Xam’D

aka Bounen no Xamdou or Xam’D of the Lost Memories
Genre: Shounen Action/Drama
Length: 26 episodes
Rating: PG for violence
Score: Very Good

On the way to school one day, Akiyuki helps a girl get on the bus who seems to have forgotten her ID. This simple act results in him and his friends being attacked, and Akiyuki being infected with a symbiote that turns him into a Xam’D (pronounced “zamd”), a strange fighting monster. Dragged away from his peaceful home on Sentan Island, he winds up on a renegade postal airship, the Zambani, with one of the few people who can teach him how to control the XamD. While he’s away, Sentan Island is getting dragged into the war.

Despite the strange elements – the monsters, the airships powered by flying rocks, the telepathic children – much of the series has a fairly realistic look and feel: character designs are lifelike, clothes, uniforms, buildings and scenery have a lot of realistic detail. More importantly, the way people and governments act has the taste of reality to it: the way Akiyuki’s parents are separated, on the verge of divorce; the way his small homeland sides with one of the larger powers in the hope of surviving the spreading war; the way people allow this to happen, thinking instead of their more immediate needs of survival and happiness.

There are a minority race in this world called the Tessikans who are shunned and despised. They have a history of dealing with the XamD, and various other matters seen as unnatural. One Tessikan girl is among the crew of the Zambani, and she does what she can to teach Akiyuki how to control the monster inside him, to use it to fight with wisdom. She also travels on a miniature aircraft somewhat similar to that piloted by NausicaƤ.

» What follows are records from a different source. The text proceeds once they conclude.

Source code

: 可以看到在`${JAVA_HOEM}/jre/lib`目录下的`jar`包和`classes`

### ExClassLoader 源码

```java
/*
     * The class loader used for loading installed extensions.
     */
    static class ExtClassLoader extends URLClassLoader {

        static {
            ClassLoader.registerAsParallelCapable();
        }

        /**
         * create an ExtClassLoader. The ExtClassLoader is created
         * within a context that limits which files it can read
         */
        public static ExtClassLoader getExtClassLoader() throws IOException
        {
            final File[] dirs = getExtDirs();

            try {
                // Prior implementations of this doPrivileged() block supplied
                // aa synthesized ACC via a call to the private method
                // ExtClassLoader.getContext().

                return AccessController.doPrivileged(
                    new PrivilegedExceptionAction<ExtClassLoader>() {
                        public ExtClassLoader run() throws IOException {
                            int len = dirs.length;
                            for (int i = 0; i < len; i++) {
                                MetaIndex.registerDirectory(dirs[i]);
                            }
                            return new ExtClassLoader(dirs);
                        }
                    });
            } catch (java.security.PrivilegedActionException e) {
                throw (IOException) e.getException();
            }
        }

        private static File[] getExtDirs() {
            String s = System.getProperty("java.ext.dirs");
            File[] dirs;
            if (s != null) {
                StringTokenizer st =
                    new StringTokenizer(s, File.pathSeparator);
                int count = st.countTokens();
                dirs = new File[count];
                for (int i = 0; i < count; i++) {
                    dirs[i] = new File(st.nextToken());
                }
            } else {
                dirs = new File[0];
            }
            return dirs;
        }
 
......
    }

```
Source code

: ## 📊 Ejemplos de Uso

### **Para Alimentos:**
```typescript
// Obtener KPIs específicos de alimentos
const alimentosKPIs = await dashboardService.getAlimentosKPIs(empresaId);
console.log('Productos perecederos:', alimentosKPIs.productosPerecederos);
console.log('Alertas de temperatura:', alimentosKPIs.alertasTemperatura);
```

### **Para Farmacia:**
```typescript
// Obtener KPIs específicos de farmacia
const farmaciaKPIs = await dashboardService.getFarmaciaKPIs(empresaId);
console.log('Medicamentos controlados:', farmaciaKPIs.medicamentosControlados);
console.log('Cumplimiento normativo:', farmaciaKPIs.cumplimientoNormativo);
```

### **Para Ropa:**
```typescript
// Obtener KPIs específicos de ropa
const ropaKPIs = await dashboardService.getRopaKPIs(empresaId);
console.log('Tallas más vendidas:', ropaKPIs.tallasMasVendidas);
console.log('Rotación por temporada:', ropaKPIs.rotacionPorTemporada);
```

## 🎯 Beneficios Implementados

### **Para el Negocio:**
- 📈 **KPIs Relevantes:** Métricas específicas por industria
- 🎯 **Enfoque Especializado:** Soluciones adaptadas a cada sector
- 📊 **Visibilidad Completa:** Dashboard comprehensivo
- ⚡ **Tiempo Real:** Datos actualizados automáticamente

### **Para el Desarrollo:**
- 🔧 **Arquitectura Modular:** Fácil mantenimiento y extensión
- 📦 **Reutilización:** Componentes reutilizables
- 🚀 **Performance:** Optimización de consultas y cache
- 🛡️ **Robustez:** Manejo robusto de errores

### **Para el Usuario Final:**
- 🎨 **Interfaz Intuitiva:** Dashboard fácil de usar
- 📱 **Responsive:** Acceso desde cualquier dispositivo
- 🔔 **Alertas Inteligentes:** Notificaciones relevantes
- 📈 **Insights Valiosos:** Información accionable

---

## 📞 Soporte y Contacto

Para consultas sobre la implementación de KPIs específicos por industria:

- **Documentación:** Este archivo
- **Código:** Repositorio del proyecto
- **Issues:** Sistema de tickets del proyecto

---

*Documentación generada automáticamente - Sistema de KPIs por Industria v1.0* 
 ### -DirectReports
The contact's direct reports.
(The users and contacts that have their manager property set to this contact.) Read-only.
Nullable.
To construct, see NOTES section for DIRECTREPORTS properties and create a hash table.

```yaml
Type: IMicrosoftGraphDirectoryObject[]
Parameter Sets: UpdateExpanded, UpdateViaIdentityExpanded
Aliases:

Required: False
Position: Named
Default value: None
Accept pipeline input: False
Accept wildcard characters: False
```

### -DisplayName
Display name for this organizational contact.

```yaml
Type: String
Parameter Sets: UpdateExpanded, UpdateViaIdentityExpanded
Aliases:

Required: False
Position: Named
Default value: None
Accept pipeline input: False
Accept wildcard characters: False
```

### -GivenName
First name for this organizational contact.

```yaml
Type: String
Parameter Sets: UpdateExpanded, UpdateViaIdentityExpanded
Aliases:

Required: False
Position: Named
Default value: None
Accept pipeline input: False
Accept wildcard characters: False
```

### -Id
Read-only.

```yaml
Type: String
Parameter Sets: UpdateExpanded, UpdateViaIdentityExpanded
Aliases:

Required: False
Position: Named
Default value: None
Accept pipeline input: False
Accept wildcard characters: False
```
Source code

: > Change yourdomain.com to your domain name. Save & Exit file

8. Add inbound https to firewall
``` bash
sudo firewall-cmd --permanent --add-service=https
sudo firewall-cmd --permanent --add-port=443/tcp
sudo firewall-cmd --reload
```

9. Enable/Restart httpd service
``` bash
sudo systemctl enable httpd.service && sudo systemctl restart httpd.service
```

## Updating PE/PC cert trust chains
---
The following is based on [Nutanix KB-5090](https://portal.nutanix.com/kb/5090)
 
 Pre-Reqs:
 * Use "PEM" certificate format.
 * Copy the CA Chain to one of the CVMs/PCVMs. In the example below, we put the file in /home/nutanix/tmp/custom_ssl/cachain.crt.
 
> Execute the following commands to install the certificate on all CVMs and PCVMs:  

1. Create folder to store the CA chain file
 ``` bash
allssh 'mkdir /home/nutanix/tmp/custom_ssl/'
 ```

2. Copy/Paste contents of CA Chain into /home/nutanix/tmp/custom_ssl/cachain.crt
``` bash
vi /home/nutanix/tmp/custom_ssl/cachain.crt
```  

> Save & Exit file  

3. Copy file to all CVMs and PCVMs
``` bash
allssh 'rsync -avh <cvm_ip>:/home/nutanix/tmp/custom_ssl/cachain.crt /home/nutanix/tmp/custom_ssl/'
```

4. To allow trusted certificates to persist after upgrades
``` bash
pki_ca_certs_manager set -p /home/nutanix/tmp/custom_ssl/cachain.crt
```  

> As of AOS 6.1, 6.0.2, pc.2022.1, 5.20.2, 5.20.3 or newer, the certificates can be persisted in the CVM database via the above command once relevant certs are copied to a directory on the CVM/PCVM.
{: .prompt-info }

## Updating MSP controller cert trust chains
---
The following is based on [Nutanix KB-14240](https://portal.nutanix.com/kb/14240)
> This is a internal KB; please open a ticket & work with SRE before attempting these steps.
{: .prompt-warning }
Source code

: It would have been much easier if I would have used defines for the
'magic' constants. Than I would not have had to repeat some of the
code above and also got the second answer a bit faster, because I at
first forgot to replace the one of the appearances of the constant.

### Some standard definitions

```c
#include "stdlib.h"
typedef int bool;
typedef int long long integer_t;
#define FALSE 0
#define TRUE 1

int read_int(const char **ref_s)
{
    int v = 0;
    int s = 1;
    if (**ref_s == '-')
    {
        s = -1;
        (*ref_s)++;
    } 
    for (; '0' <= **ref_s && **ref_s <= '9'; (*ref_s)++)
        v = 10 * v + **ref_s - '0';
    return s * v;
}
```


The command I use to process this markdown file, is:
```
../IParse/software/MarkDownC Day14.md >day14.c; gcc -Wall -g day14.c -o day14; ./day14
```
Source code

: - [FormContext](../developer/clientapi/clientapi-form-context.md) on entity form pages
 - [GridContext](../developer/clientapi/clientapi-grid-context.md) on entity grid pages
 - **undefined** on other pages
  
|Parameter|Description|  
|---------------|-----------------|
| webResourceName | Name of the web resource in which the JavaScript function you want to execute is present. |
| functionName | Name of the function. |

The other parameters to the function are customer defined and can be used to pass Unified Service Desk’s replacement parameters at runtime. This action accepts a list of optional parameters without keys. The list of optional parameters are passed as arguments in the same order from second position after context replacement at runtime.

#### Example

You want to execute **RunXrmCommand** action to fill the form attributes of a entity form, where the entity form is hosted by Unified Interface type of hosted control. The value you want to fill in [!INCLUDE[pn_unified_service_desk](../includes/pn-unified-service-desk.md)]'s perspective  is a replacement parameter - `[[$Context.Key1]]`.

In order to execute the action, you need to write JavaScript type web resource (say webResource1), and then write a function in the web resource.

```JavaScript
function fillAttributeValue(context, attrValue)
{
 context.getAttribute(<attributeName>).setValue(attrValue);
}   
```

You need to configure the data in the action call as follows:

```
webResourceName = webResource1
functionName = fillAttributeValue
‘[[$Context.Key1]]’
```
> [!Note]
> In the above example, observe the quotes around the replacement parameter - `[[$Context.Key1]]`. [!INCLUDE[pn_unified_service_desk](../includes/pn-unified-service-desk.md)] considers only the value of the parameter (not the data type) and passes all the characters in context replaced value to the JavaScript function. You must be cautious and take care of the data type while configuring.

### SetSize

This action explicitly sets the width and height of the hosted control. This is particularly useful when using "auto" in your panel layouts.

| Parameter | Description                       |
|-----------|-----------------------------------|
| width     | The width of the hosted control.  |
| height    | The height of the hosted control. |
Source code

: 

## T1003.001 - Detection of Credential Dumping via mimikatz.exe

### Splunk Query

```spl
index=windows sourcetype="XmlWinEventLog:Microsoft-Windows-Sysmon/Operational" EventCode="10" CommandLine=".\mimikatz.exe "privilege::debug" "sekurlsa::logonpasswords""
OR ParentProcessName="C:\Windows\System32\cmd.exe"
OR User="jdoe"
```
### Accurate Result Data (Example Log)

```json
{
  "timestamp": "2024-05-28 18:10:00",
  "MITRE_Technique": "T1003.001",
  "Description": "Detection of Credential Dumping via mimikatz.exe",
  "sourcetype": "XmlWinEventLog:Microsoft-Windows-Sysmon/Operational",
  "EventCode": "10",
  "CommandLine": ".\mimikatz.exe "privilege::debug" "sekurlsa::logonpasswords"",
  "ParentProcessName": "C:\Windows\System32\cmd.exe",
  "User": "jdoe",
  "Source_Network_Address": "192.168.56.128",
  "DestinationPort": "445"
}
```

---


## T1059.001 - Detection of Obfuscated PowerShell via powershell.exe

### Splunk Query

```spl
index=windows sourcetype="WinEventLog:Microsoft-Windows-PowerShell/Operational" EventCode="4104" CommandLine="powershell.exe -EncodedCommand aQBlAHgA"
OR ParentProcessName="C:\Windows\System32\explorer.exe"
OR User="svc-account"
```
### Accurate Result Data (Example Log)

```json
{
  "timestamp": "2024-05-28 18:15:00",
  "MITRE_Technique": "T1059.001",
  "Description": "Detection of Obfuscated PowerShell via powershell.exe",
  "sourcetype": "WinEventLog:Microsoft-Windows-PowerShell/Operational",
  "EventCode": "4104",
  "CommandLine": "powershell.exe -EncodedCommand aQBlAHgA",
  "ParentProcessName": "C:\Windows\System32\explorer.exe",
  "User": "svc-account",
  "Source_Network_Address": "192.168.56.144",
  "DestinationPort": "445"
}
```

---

The friends Akiyuki left behind, Haru and Furuichi, change with the world: they both leave school and join the military, though for different reasons. Meanwhile a military commander from elsewhere is put in charge of the island, and though he struggles with the morality of his position he has ambitions that go beyond defense. Akiyuki’s father is a doctor, who was a field medic in a previous war, and faces the difference between the greater good versus a doctor’s oath.

The world this series explores is large and well developed. As the series expands in scope we see it from more perspectives, filling in the gaps. But at no point do we see the war from a top-down view. This is deliberate, because a simplified view like that can make it seem as if conflict has clear reasons. For millions of people, the true state of the world and the meaning behind the war is opaque, and to them quite irrelevant, and that’s what’s shown here.

Xam’D was broadcast on the PlayStation Network, making its status in the UK somewhat tricky – it’s sufficiently licensed for torrents to be policed, without there being any legitimate way of obtaining it.